Seit 2018 beschäftigt sich die ARD-Sendung RABIAT mit gesellschaftlichen und politischen Themen, ausgerichtet auf ein jüngeres Publikum. Berichtet wird etwa über Cyber-Mobbing oder Klimaerwärmung.

Rabiat im eigentlichen Sinne ist auch die jüngste Folge der Sendung – beim Ex­er­zie­ren von feministischer Propaganda und Begriffe. Damit verschenkt die Dokumentation das Potenzial, welches das die Entwicklung der Geschlechterrollen als Thema bietet. Die vorherige RABIAT-Folge zu häuslicher Gewalt war in Anbetracht des Themas noch sehr differenziert ausgefallen.

Ein paar Beispiele zu den Inhalten der Folge:

  • Radikalfeministische Thesen wie die Toxische Männlichkeit oder geschlechterabhängige Bezahlung werden angeführt. Die Validität dieser Behauptungen wird nicht hinterfragt.
  • Ein rechtsradikale Gewalttäter wird als negatives Abbild von Männlichkeit herangezogen, obwohl dessen Verhalten nicht vielfach nur strafbar sondern auch die absolute Ausnahme ist. Dass beispielsweise im Beitrag (ausschließlich) männliche Polizisten mit gezogener Schusswaffe den Baseballschläger-Nazi stoppen wird nicht als Männlichkeit anerkannt.
  • Pauschale Geschlechterquoten für Literatur werden eingefordert, weil der RABIAT-Reporter feststellt, dass nur ein Drittel seiner Literatur von weiblichen Autoren stammt. Das in einem freien Land nicht zwangsläufig die Hälfte der Bücher von Frauen geschrieben ist, wird ignoriert. Und für welche Bücher sich der Halter des Bücherregals eigentlich interessiert, spielt schon gar keine Rolle.
  • Wirtschaftliche und soziale Verhältnisse werden ignoriert. Wenn ein dortmunder Kommunalbeamter bereits um 6 Uhr am Schreibtisch sitzt um am Nachmittag Zeit für seine Kinder zu haben, dann bedeutet das leider nicht, dass alle berufstätigen Eltern diese zeitliche Flexibilität gewährleisten können.
  • Die Bedeutung des Verhaltens der Frauen wird überall ausgeblendet, wo dieses Verhalten nicht zur feministischen Ideologie passt, etwa in der Wirkung der Frauen als Mutter und in ihren Präferenzen als Partnerin. Machen das andere, würden Feministen sofort kritisieren, dass Frauen durch die Ausblendung unsichtbar gemacht werden.

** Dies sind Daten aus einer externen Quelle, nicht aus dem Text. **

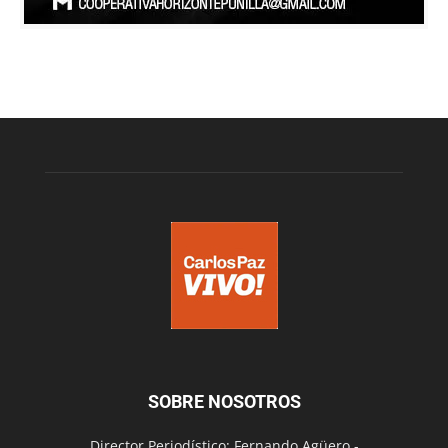
SOBRE NOSOTROS
Director Periodístico: Fernando Agüero -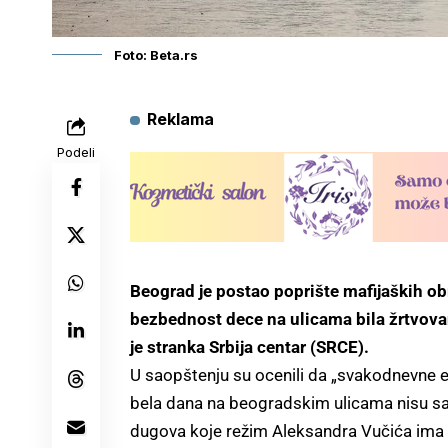
Foto: Beta.rs
Reklama
Podeli
Beograd je postao poprište mafijaških o
bezbednost dece na ulicama bila žrtvova
je stranka Srbija centar (SRCE).
U saopštenju su ocenili da „svakodnevne e
bela dana na beogradskim ulicama nisu sam
dugova koje režim Aleksandra Vučića ima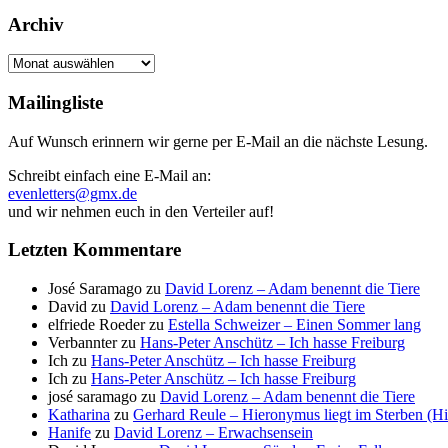
Archiv
Archiv
Mailingliste
Auf Wunsch erinnern wir gerne per E-Mail an die nächste Lesung.
Schreibt einfach eine E-Mail an:
evenletters@gmx.de
und wir nehmen euch in den Verteiler auf!
Letzten Kommentare
José Saramago
zu
David Lorenz – Adam benennt die Tiere
David
zu
David Lorenz – Adam benennt die Tiere
elfriede Roeder
zu
Estella Schweizer – Einen Sommer lang
Verbannter
zu
Hans-Peter Anschütz – Ich hasse Freiburg
Ich
zu
Hans-Peter Anschütz – Ich hasse Freiburg
Ich
zu
Hans-Peter Anschütz – Ich hasse Freiburg
josé saramago
zu
David Lorenz – Adam benennt die Tiere
Katharina
zu
Gerhard Reule – Hieronymus liegt im Sterben (H
Hanife
zu
David Lorenz – Erwachsensein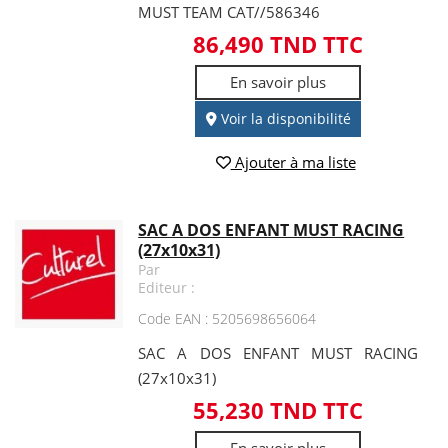
MUST TEAM CAT//586346
86,490 TND TTC
En savoir plus
Voir la disponibilité
Ajouter à ma liste
SAC A DOS ENFANT MUST RACING
(27x10x31)
Par
Editeur :
Code EAN : 5205698656064
SAC A DOS ENFANT MUST RACING
(27x10x31)
55,230 TND TTC
En savoir plus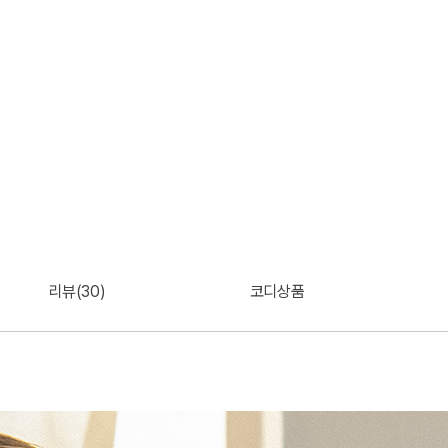
리뷰(30)
코디상품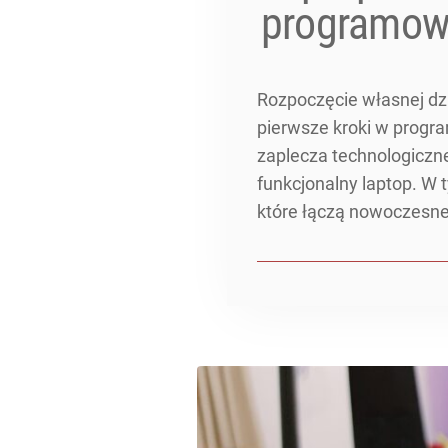
programow
Rozpoczęcie własnej dzi
pierwsze kroki w prog
zaplecza technologiczn
funkcjonalny laptop. W 
które łączą nowoczesne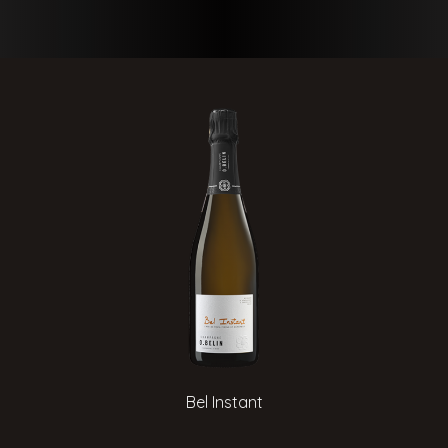
Bel Instant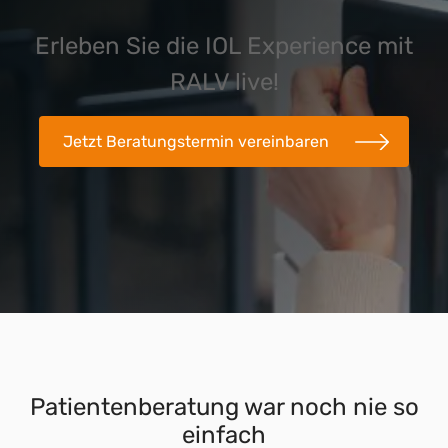
Erleben Sie die IOL Experience mit
RALV live!
Jetzt Beratungstermin vereinbaren
Patientenberatung war noch nie so
einfach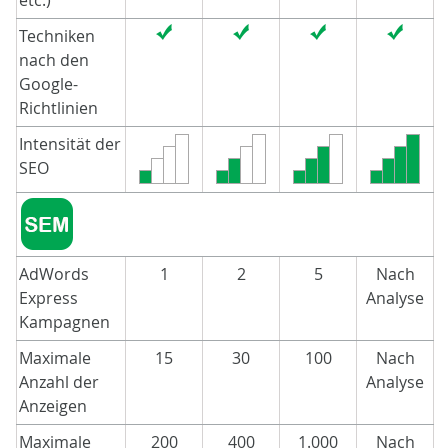
etc.)
Techniken
nach den
Google-
Richtlinien
Intensität der
SEO
AdWords
1
2
5
Nach
Express
Analyse
Kampagnen
Maximale
15
30
100
Nach
Anzahl der
Analyse
Anzeigen
Maximale
200
400
1.000
Nach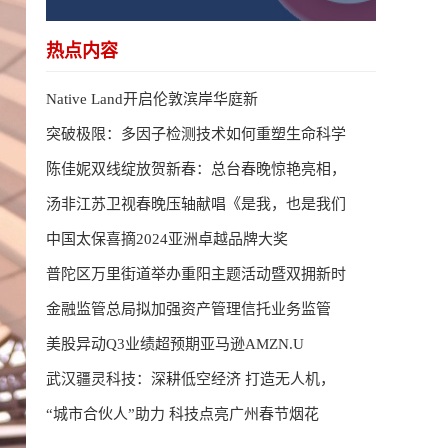
热点内容
Native Land开启伦敦滨岸华庭新
突破极限：多因子检测技术如何重塑生命科学
陈佳妮双线绽放贺新春：总台春晚惊艳亮相，
汤非江苏卫视春晚压轴献唱《是我，也是我们
中国太保喜摘2024亚洲卓越品牌大奖
普陀区万里街道举办重阳主题活动暨双拥新时
金融监管总局拟加强资产管理信托业务监管
美股异动Q3业绩超预期亚马逊AMZN.U
武汉疆灵科技：深耕低空经济 打造无人机，
“城市合伙人”助力 科技点亮广州春节烟花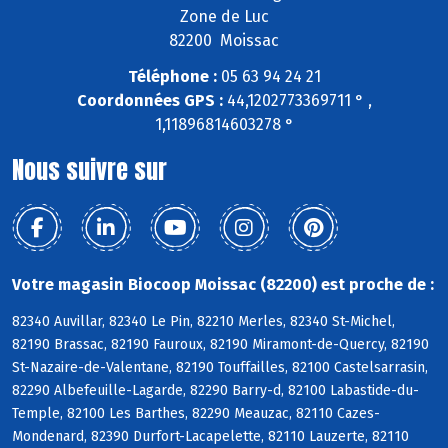
Zone de Luc
82200 Moissac
Téléphone :
05 63 94 24 21
Coordonnées GPS :
44,1202773369711 ° ,
1,11896814603278 °
Nous suivre sur
Votre magasin Biocoop Moissac (82200) est proche de :
82340 Auvillar, 82340 Le Pin, 82210 Merles, 82340 St-Michel,
82190 Brassac, 82190 Fauroux, 82190 Miramont-de-Quercy, 82190
St-Nazaire-de-Valentane, 82190 Touffailles, 82100 Castelsarrasin,
82290 Albefeuille-Lagarde, 82290 Barry-d, 82100 Labastide-du-
Temple, 82100 Les Barthes, 82290 Meauzac, 82110 Cazes-
Mondenard, 82390 Durfort-Lacapelette, 82110 Lauzerte, 82110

Einige Auszüge aus den Kommentaren zu der Dokumentation im ARD-Forum:

Der Film bedient übelste Klischees und Zeugnis einer Feminisierung unserer Gesellschaft. Inzwischen gibt es gewaltbereite pubertierende Mädchen, dafür genügend verunsicherte Jungs, die nocht wissen, ob sie Männlein sein dürfen oder lieber doch nicht. Unsere Gesellschaft läßt genauso wenig Individualismus zu wie die Gesellschaftsform, die aus alten Tagen stammt und auf’s schärfste wieder und wieder verurteilt wird. Männer, Frauen, Frauen, Divers, … wann reden wir mal von Menschen?

ecclesius

[S]eltsam um was der Autor sich Gedanken macht. Ich fand die Doku wenig aufschlussreich und wenig unterhaltsam. Es gibt sicher bessere SelbstfindungsDokus.

[…]

Der Autor ist mir sympathisch aber die Doku hat keine klare Richtung. Planlos und nichts neues. Der Titel war vielversprechend, wurde aber nicht erfuellt

Frederick27

Die weibliche Rollen dabei wird in der Reportage leider vernachlässigt.

Ole

Ich hatte mir von der Sendung fortchrittlicheres erwartet. Über das Stadium der Pathologisierung sollten wir langsam hinaus sein.

Klaus

Wenn so der neue Mann aussehen soll, möchte ich keine Frau mehr sein.